§ **EXERCISE INSTRUCTIONS**: Print every line from the start of the data, and when you reach the line with "ゲームテクニカルサポートスタッフ/未経験歓迎/駅チ", include it and stop. Pictures are not part of the copy.

§ **Page images and extracted text**:
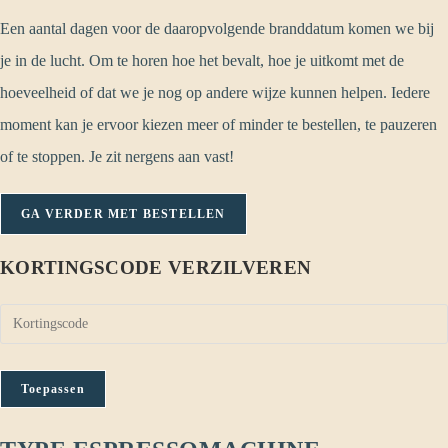
Een aantal dagen voor de daaropvolgende branddatum komen we bij
je in de lucht. Om te horen hoe het bevalt, hoe je uitkomt met de
hoeveelheid of dat we je nog op andere wijze kunnen helpen. Iedere
moment kan je ervoor kiezen meer of minder te bestellen, te pauzeren
of te stoppen. Je zit nergens aan vast!
GA VERDER MET BESTELLEN
KORTINGSCODE VERZILVEREN
Toepassen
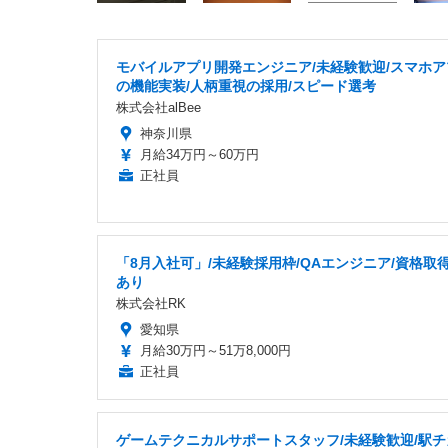
モバイルアプリ開発エンジニア/未経験歓迎/スマホア
の機能実装/人柄重視の採用/スピード選考
株式会社alBee
神奈川県
月給34万円～60万円
正社員
「8月入社可」/未経験採用枠/QAエンジニア/資格取
あり
株式会社RK
愛知県
月給30万円～51万8,000円
正社員
ゲームテクニカルサポートスタッフ/未経験歓迎/駅チ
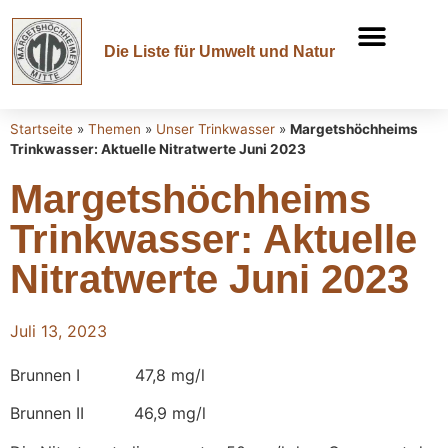
Die Liste für Umwelt und Natur
Startseite
»
Themen
»
Unser Trinkwasser
»
Margetshöchheims
Trinkwasser: Aktuelle Nitratwerte Juni 2023
Margetshöchheims
Trinkwasser: Aktuelle
Nitratwerte Juni 2023
Juli 13, 2023
Brunnen I 47,8 mg/l
Brunnen II 46,9 mg/l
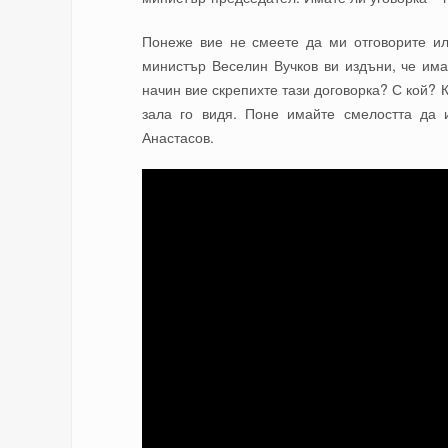
Понеже вие не смеете да ми отговорите ил
министър Веселин Вучков ви издъни, че има
начин вие скрепихте тази договорка? С кой? 
зала го видя. Поне имайте смелостта да 
Анастасов.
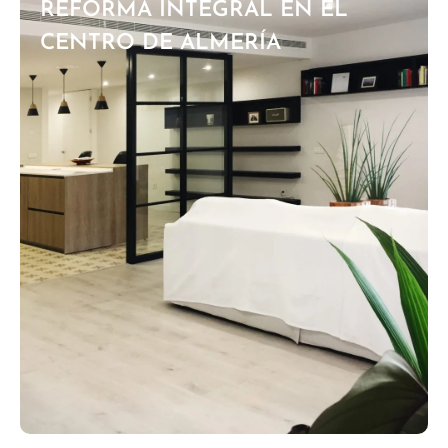
REFORMA INTEGRAL EN EL
CENTRO DE ALMERÍA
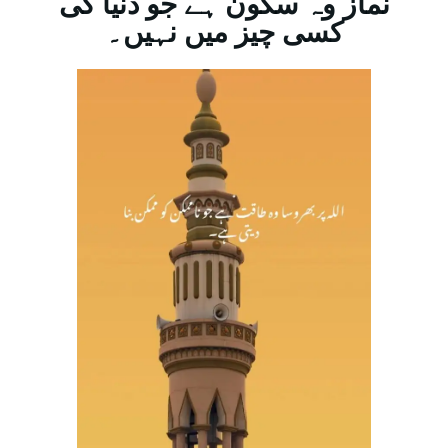
نماز وہ سکون ہے جو دنیا کی
کسی چیز میں نہیں۔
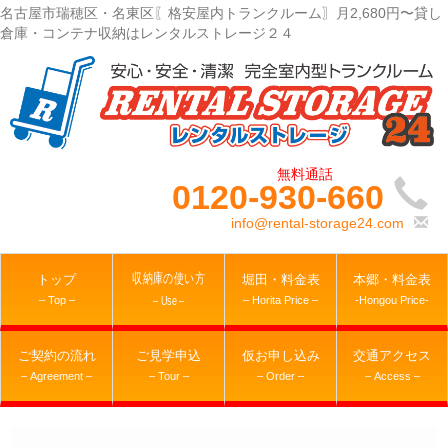
名古屋市瑞穂区・名東区〖格安屋内トランクルーム〗月2,680円〜貸し
倉庫・コンテナ収納はレンタルストレージ２４
0120-930-660
info@rental-storage24.com
収納庫の使い方
トップ
堀田・料金表
本郷・料金表
– Top –
– Horita Price –
-Hongou Price-
– Use –
ご契約の流れ
ご見学申込
仮お申し込み
交通アクセス
– Agreement –
– Tour –
– Order –
– Access –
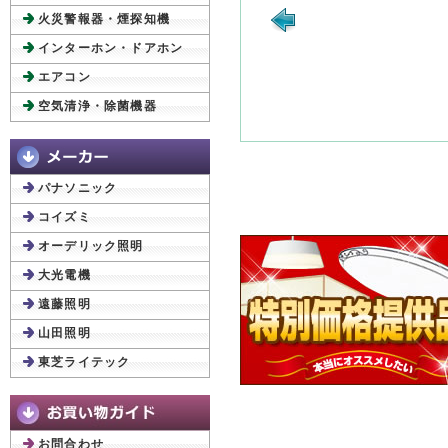
火災警報器・煙探知機
インターホン・ドアホン
エアコン
空気清浄・除菌機器
パナソニック
コイズミ
オーデリック照明
大光電機
遠藤照明
山田照明
東芝ライテック
お問合わせ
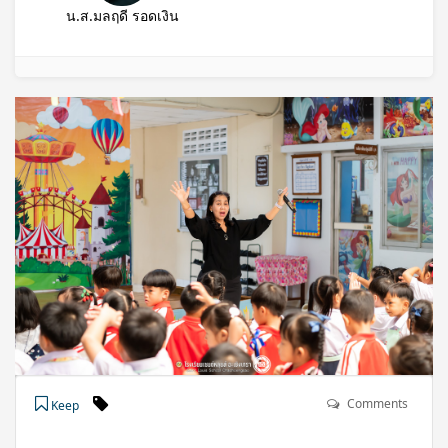
น.ส.มลฤดี รอดเงิน
Comments
Keep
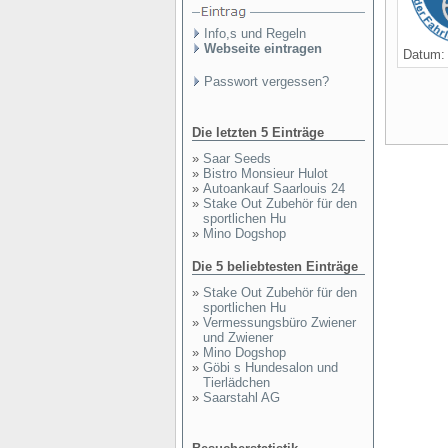
Info,s und Regeln
Webseite eintragen
Datum
Passwort vergessen?
Die letzten 5 Einträge
»
Saar Seeds
»
Bistro Monsieur Hulot
»
Autoankauf Saarlouis 24
»
Stake Out Zubehör für den
sportlichen Hu
»
Mino Dogshop
Die 5 beliebtesten Einträge
»
Stake Out Zubehör für den
sportlichen Hu
»
Vermessungsbüro Zwiener
und Zwiener
»
Mino Dogshop
»
Göbi s Hundesalon und
Tierlädchen
»
Saarstahl AG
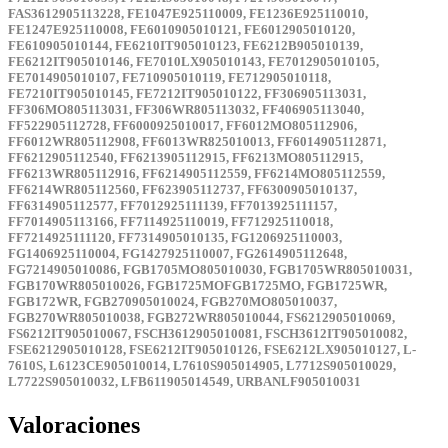
FAS3612905113228, FE1047E925110009, FE1236E925110010,
FE1247E925110008, FE6010905010121, FE6012905010120,
FE610905010144, FE6210IT905010123, FE6212B905010139,
FE6212IT905010146, FE7010LX905010143, FE7012905010105,
FE7014905010107, FE710905010119, FE712905010118,
FE7210IT905010145, FE7212IT905010122, FF306905113031,
FF306MO805113031, FF306WR805113032, FF406905113040,
FF522905112728, FF6000925010017, FF6012MO805112906,
FF6012WR805112908, FF6013WR825010013, FF6014905112871,
FF6212905112540, FF6213905112915, FF6213MO805112915,
FF6213WR805112916, FF6214905112559, FF6214MO805112559,
FF6214WR805112560, FF623905112737, FF6300905010137,
FF6314905112577, FF7012925111139, FF7013925111157,
FF7014905113166, FF7114925110019, FF712925110018,
FF7214925111120, FF7314905010135, FG1206925110003,
FG1406925110004, FG1427925110007, FG2614905112648,
FG7214905010086, FGB1705MO805010030, FGB1705WR805010031,
FGB170WR805010026, FGB1725MOFGB1725MO, FGB1725WR,
FGB172WR, FGB270905010024, FGB270MO805010037,
FGB270WR805010038, FGB272WR805010044, FS6212905010069,
FS6212IT905010067, FSCH3612905010081, FSCH3612IT905010082,
FSE6212905010128, FSE6212IT905010126, FSE6212LX905010127, L-
7610S, L6123CE905010014, L7610S905014905, L7712S905010029,
L7722S905010032, LFB611905014549, URBANLF905010031
Valoraciones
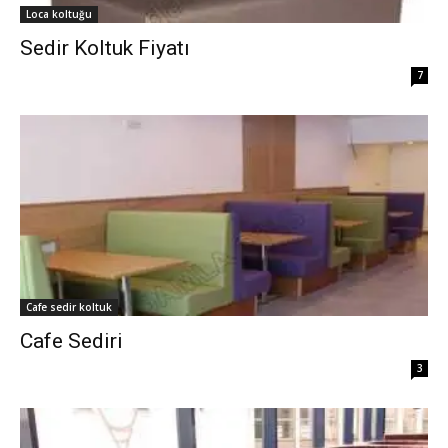
Loca koltuğu
Sedir Koltuk Fiyatı
7
Cafe sedir koltuk
Cafe Sediri
3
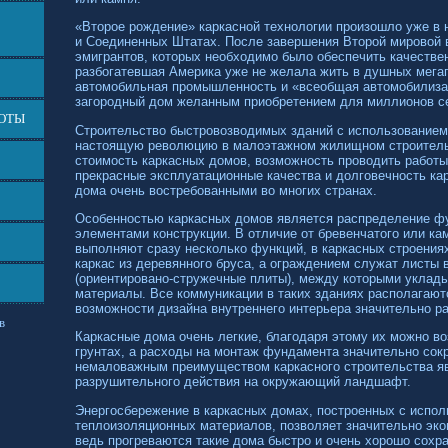
«Второе рождение» каркасной технологии произошло уже в 
и Соединенных Штатах. После завершения Второй мировой 
эмигрантов, которых необходимо было обеспечить качестве
разбогатевшая Америка уже не желала жить в душных мега
автомобильная промышленность и «всеобщая автомобилиза
загородный дом желанным приобретением для миллионов с
БОТЫ
Строительство быстровозводимых зданий с использованием
настоящую революцию в малоэтажном жилищном строитель
стоимость каркасных домов, возможность проводить работы
прекрасные эксплуатационные качества и долговечность ка
дома очень востребованными во многих странах.
Особенностью каркасных домов является распределение ф
элементами конструкции. В отличие от бревенчатого или ка
выполняют сразу несколько функций, в каркасных строения
каркас из деревянного бруса, а ограждением служат листы
(ориентировано-стружечные
плиты), между которыми уклад
материалы. Все коммуникации в таких зданиях располагаютс
возможности дизайна внутреннего интерьера значительно р
в
Каркасные дома очень легкие, благодаря этому их можно в
грунтах, а расходы на монтаж фундамента значительно со
немаловажным преимуществом каркасного строительства я
разрушительного действия на окружающий ландшафт.
Энергосбережение в каркасных домах, построенных с испо
теплоизоляционных материалов, позволяет значительно эко
ведь прогреваются такие дома быстро и очень хорошо сохр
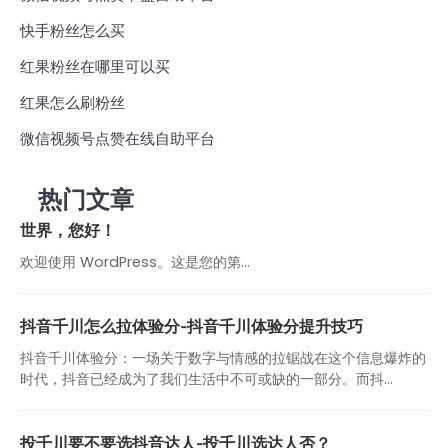
快手粉丝怎么买
红果粉丝在哪里可以买
红果怎么刷粉丝
微信视频号点赞在线自助平台
热门文章
世界，您好！
欢迎使用 WordPress。这是您的第…
抖音千川怎么拉体验分-抖音千川体验分提升技巧
抖音千川体验分：一场关于数字与情感的拉锯战在这个信息爆炸的
时代，抖音已经成为了我们生活中不可或缺的一部分。而抖...
投千川要不要选抖音达人-投千川选达人否？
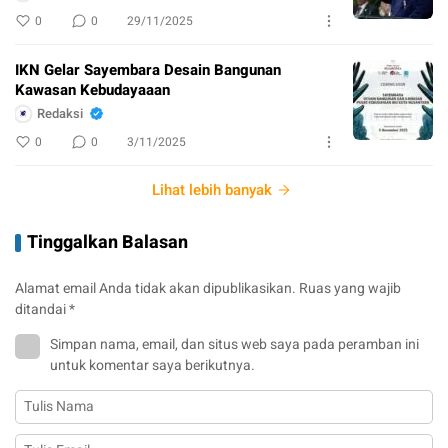
0
0
29/11/2025
IKN Gelar Sayembara Desain Bangunan
Kawasan Kebudayaaan
Redaksi
0
0
3/11/2025
Lihat lebih banyak
Tinggalkan Balasan
Alamat email Anda tidak akan dipublikasikan.
Ruas yang wajib
ditandai
*
Simpan nama, email, dan situs web saya pada peramban ini
untuk komentar saya berikutnya.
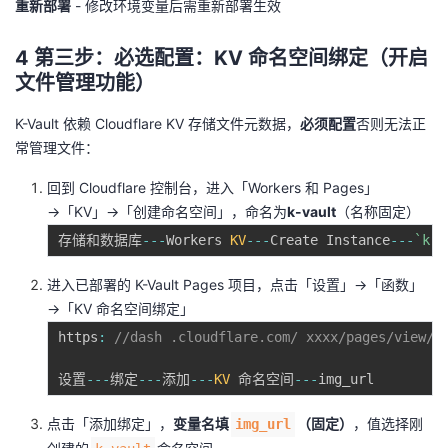
重新部署
- 修改环境变量后需重新部署生效
4 第三步：必选配置：KV 命名空间绑定（开启
文件管理功能）
K-Vault 依赖 Cloudflare KV 存储文件元数据，
必须配置
否则无法正
常管理文件：
回到 Cloudflare 控制台，进入「Workers 和 Pages」
→「KV」→「创建命名空间」，命名为
k-vault
（名称固定）
存储和数据库
--
-
Workers 
KV
--
-
Create Instance
--
-
`
k-v
进入已部署的 K-Vault Pages 项目，点击「设置」→「函数」
→「KV 命名空间绑定」
https
:
//dash .cloudflare.com/ xxxx/pages/view/t
设置
--
-
绑定
--
-
添加
--
-
KV
 命名空间
--
-
点击「添加绑定」，
变量名填
（固定）
，值选择刚
img_url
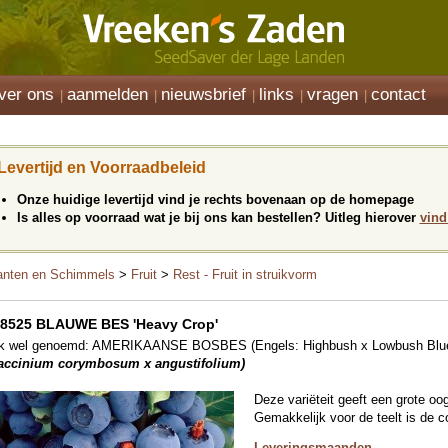
ver ons
aanmelden
nieuwsbrief
links
vragen
contact
Levertijd en Voorraadbeleid
Onze huidige levertijd vind je rechts bovenaan op de homepage
Is alles op voorraad wat je bij ons kan bestellen? Uitleg hierover
vind
anten en Schimmels
>
Fruit
>
Rest - Fruit in struikvorm
8525 BLAUWE BES 'Heavy Crop'
k wel genoemd: AMERIKAANSE BOSBES (Engels: Highbush x Lowbush Blue
accinium corymbosum x angustifolium)
Deze variëteit geeft een grote oo
Gemakkelijk voor de teelt is de 
Leveringsmaanden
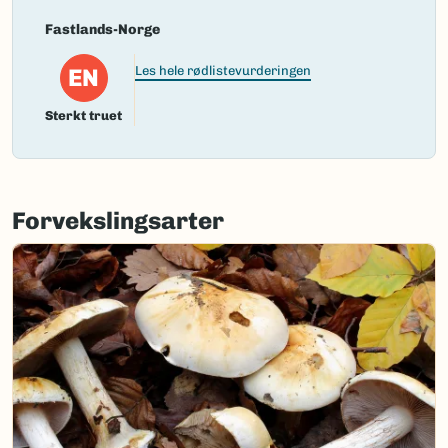
Fastlands-Norge
EN
Les hele rødlistevurderingen
Sterkt truet
Forvekslingsarter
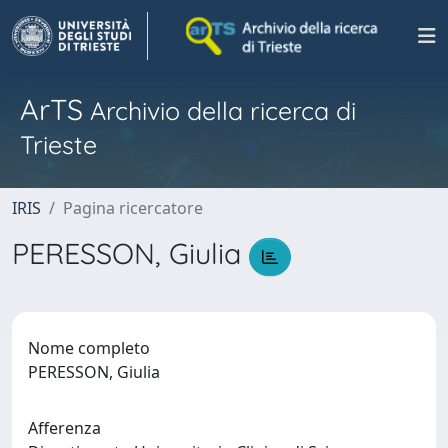
ArTS
Archivio della ricerca di
Trieste
IRIS
Pagina ricercatore
PERESSON, Giulia
Nome completo
PERESSON, Giulia
Afferenza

§ **SOLUTION TO THIS EXERCISE**:
Een aantal dagen voor de daaropvolgende branddatum komen we bij
je in de lucht. Om te horen hoe het bevalt, hoe je uitkomt met de
hoeveelheid of dat we je nog op andere wijze kunnen helpen. Iedere
moment kan je ervoor kiezen meer of minder te bestellen, te pauzeren
of te stoppen. Je zit nergens aan vast!
GA VERDER MET BESTELLEN
KORTINGSCODE VERZILVEREN
Toepassen
モバイルアプリ開発エンジニア/未経験歓迎/スマホア
の機能実装/人柄重視の採用/スピード選考
株式会社alBee
神奈川県
月給34万円～60万円
正社員
「8月入社可」/未経験採用枠/QAエンジニア/資格取
あり
株式会社RK
愛知県
月給30万円～51万8,000円
正社員
ゲームテクニカルサポートスタッフ/未経験歓迎/駅チ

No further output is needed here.